Personal information
- Nationality: Japanese
- Born: 25 March 1991 (age 35) Shiga, Japan
- Height: 173 cm (68 in)
- Weight: 70 kg (154 lb)
- Spike: 280 cm (110 in)
- Block: 273 cm (107 in)

Volleyball information
- Position: Setter
- Current club: Toray Arrows

Career
| Years | Teams |
| 2008–2018 | Toray Arrows |
| 2018–2019 | CSM București |
| 2019–2021 | Denso Airybees |
| 2021–2023 | Neptunes de Nantes Volley-Ball |
| 2023–2024 | Galatasaray |
| 2024– | Toray Arrows |

National team
|  | Japan |

= Kanami Tashiro =

Japanese volleyball player (born 1991)

Kanami Tashiro (田代 佳奈美, Tashiro Kanami) is a Japanese volleyball player who plays for Toray Arrows.
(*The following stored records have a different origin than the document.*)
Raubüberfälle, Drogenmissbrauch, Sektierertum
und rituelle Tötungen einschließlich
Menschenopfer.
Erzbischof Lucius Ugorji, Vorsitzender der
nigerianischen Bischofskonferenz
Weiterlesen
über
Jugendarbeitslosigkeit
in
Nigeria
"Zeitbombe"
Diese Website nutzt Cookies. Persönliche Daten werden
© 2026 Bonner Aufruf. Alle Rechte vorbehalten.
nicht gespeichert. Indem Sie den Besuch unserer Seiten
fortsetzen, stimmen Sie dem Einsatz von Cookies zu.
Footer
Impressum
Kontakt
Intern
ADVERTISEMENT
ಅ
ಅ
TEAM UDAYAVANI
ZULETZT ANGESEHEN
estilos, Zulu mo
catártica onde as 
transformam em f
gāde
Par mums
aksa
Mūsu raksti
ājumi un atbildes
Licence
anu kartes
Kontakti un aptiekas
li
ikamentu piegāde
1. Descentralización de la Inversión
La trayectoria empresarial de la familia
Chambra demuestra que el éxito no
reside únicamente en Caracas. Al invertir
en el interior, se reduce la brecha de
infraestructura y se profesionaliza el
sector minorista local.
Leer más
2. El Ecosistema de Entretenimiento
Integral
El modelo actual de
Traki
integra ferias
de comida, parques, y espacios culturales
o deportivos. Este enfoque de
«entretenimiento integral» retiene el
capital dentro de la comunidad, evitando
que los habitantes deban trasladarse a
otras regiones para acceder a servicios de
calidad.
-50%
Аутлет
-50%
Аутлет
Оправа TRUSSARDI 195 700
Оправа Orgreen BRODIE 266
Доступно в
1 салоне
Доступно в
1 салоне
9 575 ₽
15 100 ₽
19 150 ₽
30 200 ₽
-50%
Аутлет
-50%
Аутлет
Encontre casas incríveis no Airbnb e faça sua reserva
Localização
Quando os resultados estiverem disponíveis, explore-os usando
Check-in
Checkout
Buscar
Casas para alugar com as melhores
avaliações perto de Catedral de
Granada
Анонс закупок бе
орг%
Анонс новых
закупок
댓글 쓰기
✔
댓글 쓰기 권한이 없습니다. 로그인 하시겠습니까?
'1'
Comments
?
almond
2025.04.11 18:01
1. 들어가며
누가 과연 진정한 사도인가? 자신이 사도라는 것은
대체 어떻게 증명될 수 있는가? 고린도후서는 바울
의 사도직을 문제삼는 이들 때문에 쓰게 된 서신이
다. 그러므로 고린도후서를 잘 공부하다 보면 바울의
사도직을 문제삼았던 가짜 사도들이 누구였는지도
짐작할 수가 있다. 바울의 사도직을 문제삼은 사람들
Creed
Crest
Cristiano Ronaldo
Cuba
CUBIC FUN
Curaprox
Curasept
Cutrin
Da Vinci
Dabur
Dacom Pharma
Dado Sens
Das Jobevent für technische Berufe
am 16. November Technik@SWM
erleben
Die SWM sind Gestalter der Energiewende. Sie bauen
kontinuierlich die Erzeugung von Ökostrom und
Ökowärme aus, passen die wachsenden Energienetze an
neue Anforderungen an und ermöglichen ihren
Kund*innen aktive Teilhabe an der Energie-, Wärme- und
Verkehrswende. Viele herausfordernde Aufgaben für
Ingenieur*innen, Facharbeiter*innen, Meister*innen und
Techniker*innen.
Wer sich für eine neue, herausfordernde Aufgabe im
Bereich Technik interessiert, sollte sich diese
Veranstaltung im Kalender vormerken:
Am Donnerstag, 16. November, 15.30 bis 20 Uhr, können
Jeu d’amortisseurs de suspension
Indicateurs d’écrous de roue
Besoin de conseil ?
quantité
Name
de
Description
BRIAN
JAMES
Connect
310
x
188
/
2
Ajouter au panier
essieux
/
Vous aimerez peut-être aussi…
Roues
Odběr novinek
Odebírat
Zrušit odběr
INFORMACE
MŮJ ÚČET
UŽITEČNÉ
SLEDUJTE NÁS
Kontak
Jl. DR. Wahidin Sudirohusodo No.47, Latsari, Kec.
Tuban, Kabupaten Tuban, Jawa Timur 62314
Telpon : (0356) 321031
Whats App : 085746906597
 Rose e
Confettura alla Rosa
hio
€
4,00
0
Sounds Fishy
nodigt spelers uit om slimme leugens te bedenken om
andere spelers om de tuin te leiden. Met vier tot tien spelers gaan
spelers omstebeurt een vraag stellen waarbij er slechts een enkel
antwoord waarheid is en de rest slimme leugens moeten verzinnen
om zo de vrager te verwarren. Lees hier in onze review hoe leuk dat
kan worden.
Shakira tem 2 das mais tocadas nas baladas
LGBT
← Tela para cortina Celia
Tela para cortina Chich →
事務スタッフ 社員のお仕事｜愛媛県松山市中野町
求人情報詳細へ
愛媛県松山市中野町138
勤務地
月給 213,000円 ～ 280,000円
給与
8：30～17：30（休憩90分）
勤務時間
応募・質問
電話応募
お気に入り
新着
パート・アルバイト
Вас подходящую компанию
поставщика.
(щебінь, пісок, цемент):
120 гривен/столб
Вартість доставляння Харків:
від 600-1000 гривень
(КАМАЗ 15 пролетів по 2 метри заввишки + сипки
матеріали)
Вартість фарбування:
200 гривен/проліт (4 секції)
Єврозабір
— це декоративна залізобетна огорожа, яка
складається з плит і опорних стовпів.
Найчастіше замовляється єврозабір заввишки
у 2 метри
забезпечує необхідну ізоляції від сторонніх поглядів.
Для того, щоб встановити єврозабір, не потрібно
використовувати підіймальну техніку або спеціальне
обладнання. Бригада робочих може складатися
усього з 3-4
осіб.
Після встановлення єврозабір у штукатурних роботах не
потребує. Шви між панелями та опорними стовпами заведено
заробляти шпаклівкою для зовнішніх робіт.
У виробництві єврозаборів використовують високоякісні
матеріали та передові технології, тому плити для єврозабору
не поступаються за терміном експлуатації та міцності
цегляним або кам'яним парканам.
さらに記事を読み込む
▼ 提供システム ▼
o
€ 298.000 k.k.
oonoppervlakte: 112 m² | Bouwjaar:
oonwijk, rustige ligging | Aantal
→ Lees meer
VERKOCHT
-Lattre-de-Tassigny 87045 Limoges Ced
She is also part of the Japan women's national volleyball team and played at the 2016 Summer Olympics in Rio de Janeiro, and at the 2020 Summer Olympics, in Women's volleyball.

== Career ==

=== Club ===
On 22 June 2023, she signed a 1 + 1-year contract with Galatasaray.

=== National team ===
She participated at the 2016 FIVB World Grand Prix and 2018 FIVB Volleyball Women's Nations League.